One of the most talented and original novelists in English literature, Virginia Woolf was born Virginia Stephen on January 25, 1882 to a prominent English family. Her father was the eminent critic Leslie Stephen, and though Woolf received little in the way of formal education, she read avidly from her father's extensive book collection. Despite the material comforts enjoyed by her family, Woolf's childhood was a traumatic one. She suffered through a period of sexual abuse and endured the early deaths of both her mother and brother. For the rest of her life she would be afflicted by mental illness and periods of extreme depression.

Woolf moved with her sister, the painter Vanessa Bell, to London in 1904 where she met regularly with many of England's finest young artists and intellectuals. "The Bloomsbury Group," as they would come to be known, included Woolf, fellow novelist E.M. Forster, Lytton Strachey, Roger Fry, Benjamin Britten and the economist John Maynard Keynes, among others. This vibrant intellectual community proved important to Woolf's maturation as a thinker and an artist as she embarked upon what would be one of the most remarkable writing careers in English history. It also was important to her personally, as she married fellow Bloomsburian Leonard Woolf in 1912.

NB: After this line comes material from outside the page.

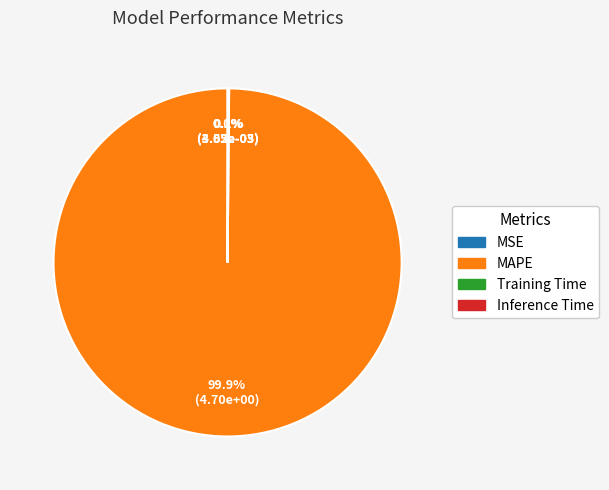

Which slice represents more than half of the pie?

MAPE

Virginia Woolf's first novel, The Voyage Out, was published in 1915 to enthusiastic critical reviews. In 1917 she and Leonard founded the Hogarth Press, a house that would publish many striking and original novels including her own later masterpieces. Woolf followed up The Voyage Out with Night and Day (1919) and Jacob's Room (1922). However, it was with the publication of her next few novels, Mrs. Dalloway (1925), To the Lighthouse (1927), Orlando (1928), and The Waves (1931) that Woolf established herself as one of the most important and innovative novelists in the English-speaking world. Woolf was strongly influenced by the experimental, groundbreaking work of fellow novelist James Joyce, and both artists pushed the novel in new directions towards a fuller representation of inner experience. Woolf's later works of fiction included The Years (1937) and Between the Acts (1941).
Woolf was also a prolific essayist, and during the course of her career she published over 500 essays in various periodicals. Her most well-known work of nonfiction is 1929's A Room of One's Own, which discusses the role of women writers in the history of English letters and has since become a classic of literary criticism and feminist theory.
Woolf suffered through bouts of depression throughout her life, including a number of acute breakdowns. Sensing the onset of another breakdown, Woolf drowned herself in 1941.